BOND MAGAZINE: Was unterscheidet Sie von Mitbewerbern?
Wächter: Es gibt verschiedene Punkte, bei denen wir uns gegenüber Wettbewerbern sehr gut aufgestellt sehen:
(1) Seidensticker hat Zugriff auf die gesamte Wertschöpfungskette, angefangen von der Kollektion über die Beschaffung und die Produktion, die logistische Abwicklung bis hin zum Verkauf an den Kunden. Das führt zu einem umfangreichen Know-How der Seidensticker-Gruppe, durch welches wir eine sehr hohe Qualität der Produkte gewährleistet können. Ferner bedingt diese Steuerung der gesamten Wertschöpfungskette, dass die Ware kostenoptimiert hergestellt und angeboten werden kann, wodurch eine hohe Marge möglich ist. Der Verkauf in eigenen Verkaufsstores ermöglicht uns darüber hinaus, ein direktes Kundenfeedback zu erhalten. Hierdurch erfassen wir geänderte Konsumbedürfnisse sehr schnell, die dann in die Sortimentsplanung mit eingearbeitet werden können.
(2) Im Gegensatz zu vielen Mitbewerbern haben wir mehrere Marken mit verschiedenen Preis- und Modegraden im Portfolio. Das breite Angebot der Waren vom niedrigen bis hin zum gehobenen Preissegment und unterschiedlichen Modegraden führt zu einem diversifizierten Produkt- und Leistungsportfolio mit hoher Innovationskraft.
(3) Wir vertreiben unsere Hemden und Blusen im Private Label-Bereich an große Bekleidungsfilialisten in Europa und den USA und im Bereich Retail über Einzelhandelsgeschäfte innerhalb und außerhalb von Factory-Outlet-Centern sowie über eigene und fremde Internetplattformen an den Endkunden. Diese breite Aufstellung und Internationalität sorgt für Flexibilität im Hinblick auf die Anpassung an jeweils aktuelle Marktentwicklungen.
(4) Wir verfügen über ein weltweites Beschaffungsnetzwerk, das es uns ermöglicht, aus einem breiten Portfolio an Beschaffungskanälen für den Erwerb der Rohstoffe und Fertigwaren auszuwählen.
BOND MAGAZINE: Weshalb haben Sie sich für die Emission einer Unternehmensanleihe entschieden?

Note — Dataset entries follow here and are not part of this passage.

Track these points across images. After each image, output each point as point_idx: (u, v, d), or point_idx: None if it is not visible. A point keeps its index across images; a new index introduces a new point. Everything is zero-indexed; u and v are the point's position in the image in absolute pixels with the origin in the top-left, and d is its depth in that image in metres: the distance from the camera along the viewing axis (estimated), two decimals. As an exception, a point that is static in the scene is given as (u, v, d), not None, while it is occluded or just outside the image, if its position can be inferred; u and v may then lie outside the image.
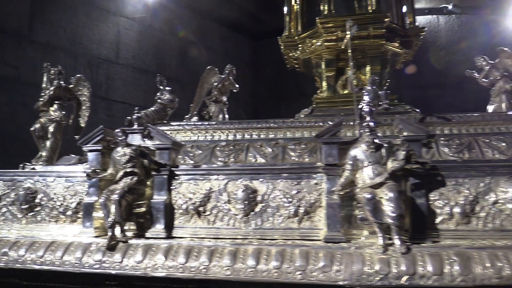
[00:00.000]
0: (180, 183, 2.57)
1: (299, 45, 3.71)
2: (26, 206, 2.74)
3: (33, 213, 2.77)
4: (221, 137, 3.16)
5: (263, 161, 2.82)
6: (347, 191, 2.29)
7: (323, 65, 3.57)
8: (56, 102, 3.24)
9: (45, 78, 3.32)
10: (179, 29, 7.03)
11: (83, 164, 2.86)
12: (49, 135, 3.17)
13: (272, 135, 3.12)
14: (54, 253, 2.44)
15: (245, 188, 2.45)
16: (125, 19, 6.37)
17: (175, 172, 2.56)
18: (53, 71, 3.28)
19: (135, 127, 2.79)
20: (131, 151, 2.51)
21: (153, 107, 3.46)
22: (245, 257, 2.20)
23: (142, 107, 3.46)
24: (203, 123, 3.32)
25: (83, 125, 3.32)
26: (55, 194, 2.76)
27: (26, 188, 2.78)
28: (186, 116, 3.83)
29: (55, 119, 3.19)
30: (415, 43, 3.63)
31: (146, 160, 2.55)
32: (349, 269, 2.08)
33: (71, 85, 3.35)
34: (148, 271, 2.28)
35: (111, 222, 2.39)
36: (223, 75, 3.78)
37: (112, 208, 2.39)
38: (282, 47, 3.79)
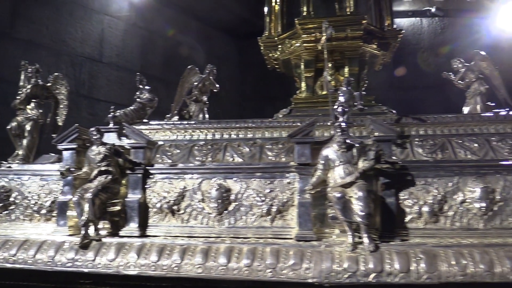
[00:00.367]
0: (154, 182, 2.58)
1: (279, 45, 3.74)
2: (0, 204, 2.74)
3: (7, 211, 2.76)
4: (200, 137, 3.17)
5: (240, 160, 2.84)
6: (318, 190, 2.33)
7: (302, 66, 3.60)
8: (34, 100, 3.22)
9: (22, 76, 3.30)
10: (167, 28, 7.01)
11: (59, 163, 2.84)
12: (26, 134, 3.15)
13: (251, 135, 3.13)
14: (27, 252, 2.43)
15: (219, 187, 2.47)
16: (109, 18, 6.34)
17: (149, 171, 2.57)
18: (30, 69, 3.26)
19: (110, 125, 2.79)
20: (106, 150, 2.52)
21: (132, 106, 3.45)
22: (217, 255, 2.22)
23: (125, 106, 3.46)
24: (182, 123, 3.33)
25: (60, 123, 3.30)
26: (29, 192, 2.75)
27: (1, 187, 2.77)
28: (167, 115, 3.84)
29: (32, 118, 3.16)
30: (392, 45, 3.68)
31: (121, 159, 2.56)
32: (318, 267, 2.11)
33: (48, 84, 3.32)
34: (121, 269, 2.28)
35: (85, 220, 2.39)
36: (204, 74, 3.78)
37: (86, 206, 2.40)
38: (262, 47, 3.82)
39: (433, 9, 6.90)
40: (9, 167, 2.99)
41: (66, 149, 2.66)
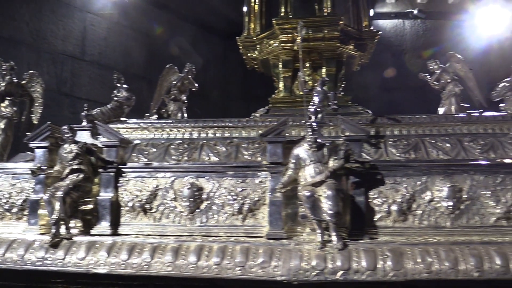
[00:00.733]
0: (127, 180, 2.57)
1: (257, 45, 3.76)
2: (-29, 203, 2.70)
3: (-22, 210, 2.72)
4: (177, 136, 3.17)
5: (216, 159, 2.84)
6: (289, 189, 2.35)
7: (280, 66, 3.62)
8: (8, 98, 3.18)
9: (-4, 73, 3.26)
10: (151, 27, 6.97)
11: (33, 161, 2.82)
12: (-1, 132, 3.12)
13: (228, 134, 3.15)
14: (-4, 251, 2.41)
15: (191, 185, 2.48)
16: (92, 15, 6.28)
17: (122, 169, 2.57)
18: (5, 66, 3.22)
19: (84, 124, 2.78)
20: (78, 148, 2.51)
21: (110, 105, 3.44)
22: (187, 254, 2.23)
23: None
24: (159, 121, 3.33)
25: (35, 121, 3.27)
26: (1, 191, 2.72)
27: (-28, 185, 2.73)
28: (147, 114, 3.83)
29: (6, 116, 3.13)
30: (369, 46, 3.73)
31: (93, 157, 2.55)
32: (287, 265, 2.14)
33: (23, 81, 3.29)
34: (90, 267, 2.28)
35: (55, 219, 2.37)
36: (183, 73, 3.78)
37: (57, 205, 2.38)
38: (241, 47, 3.83)
39: (415, 11, 6.98)
40: (-18, 165, 2.96)
41: (39, 147, 2.64)
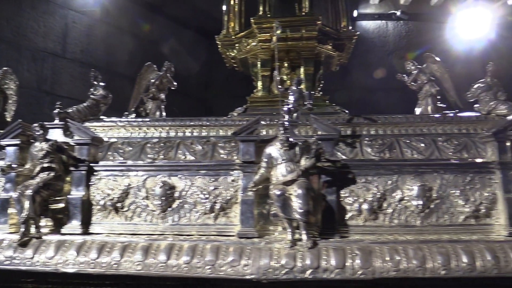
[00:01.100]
0: (99, 179, 2.55)
1: (236, 44, 3.76)
2: None
3: None
4: (154, 134, 3.14)
5: (192, 158, 2.83)
6: (260, 187, 2.35)
7: (258, 65, 3.63)
8: (-19, 95, 3.13)
9: (-30, 71, 3.20)
10: (134, 25, 6.92)
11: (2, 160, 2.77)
12: (-28, 129, 3.06)
13: (205, 133, 3.13)
14: (-36, 250, 2.36)
15: (163, 184, 2.47)
16: (73, 12, 6.21)
17: (94, 168, 2.54)
18: (-22, 63, 3.17)
19: (56, 121, 2.75)
20: (48, 146, 2.48)
21: (86, 103, 3.40)
22: (157, 253, 2.22)
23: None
24: (136, 120, 3.30)
25: (9, 119, 3.21)
26: (-30, 189, 2.67)
27: None
28: (125, 112, 3.80)
29: (-21, 113, 3.08)
30: (347, 46, 3.75)
31: (64, 156, 2.52)
32: (256, 264, 2.14)
33: (-3, 78, 3.24)
34: (59, 266, 2.25)
35: (24, 217, 2.34)
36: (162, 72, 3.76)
37: (26, 203, 2.35)
38: (220, 46, 3.82)
39: (398, 13, 7.05)
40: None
41: (9, 145, 2.60)
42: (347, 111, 3.40)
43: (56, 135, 2.75)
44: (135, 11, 6.92)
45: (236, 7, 3.84)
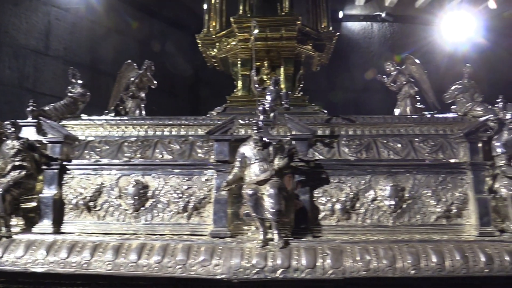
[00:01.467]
0: (71, 177, 2.53)
1: (217, 43, 3.75)
2: None
3: None
4: (132, 133, 3.12)
5: (169, 157, 2.81)
6: (233, 187, 2.34)
7: (238, 64, 3.62)
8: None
9: None
10: (119, 23, 6.86)
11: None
12: None
13: (184, 132, 3.11)
14: None
15: (136, 183, 2.45)
16: (56, 9, 6.13)
17: (66, 166, 2.52)
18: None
19: (28, 119, 2.71)
20: (20, 144, 2.45)
21: (63, 101, 3.36)
22: (128, 252, 2.20)
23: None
24: (114, 118, 3.27)
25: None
26: None
27: None
28: (105, 111, 3.76)
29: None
30: (328, 47, 3.76)
31: (36, 154, 2.49)
32: (227, 263, 2.13)
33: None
34: (28, 266, 2.23)
35: (-6, 216, 2.31)
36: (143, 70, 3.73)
37: (-4, 202, 2.32)
38: (200, 45, 3.81)
39: (383, 14, 7.10)
40: None
41: (-19, 143, 2.57)
42: (326, 112, 3.40)
43: (30, 133, 2.72)
44: (121, 9, 6.87)
45: (217, 5, 3.83)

Wächter: Vorweg sei gesagt, wir haben eine klare Planung, was mit dem Emissionserlös geschehen soll. Es geht weder um eine sehr ambitionierte Wachstumsstory noch um den Zwang, Bankverbindlichkeiten kurzfristig umschulden zu müssen. Vielmehr soll ein in den letzten Jahren entwickeltes und bewährtes Konzept – das Multibrand-Retailkonzept - mit eigenen Verkaufsstores auf maßvoller Basis weiter ausgebaut werden. Zudem hat sich gezeigt, dass durch rechtliche Änderungen im Finanzsektor die Bankenwelt für mittelständische Unternehmen unberechenbarer geworden ist. Auch wenn wir ein sehr gutes Verhältnis zu unseren Geschäftsbanken haben, wollen wir doch einen breiteren Finanzierungsmix haben, um somit auch flexibel auf alle Eventualitäten reagieren zu können. All diese Möglichkeiten bietet eine Unternehmensanleihe.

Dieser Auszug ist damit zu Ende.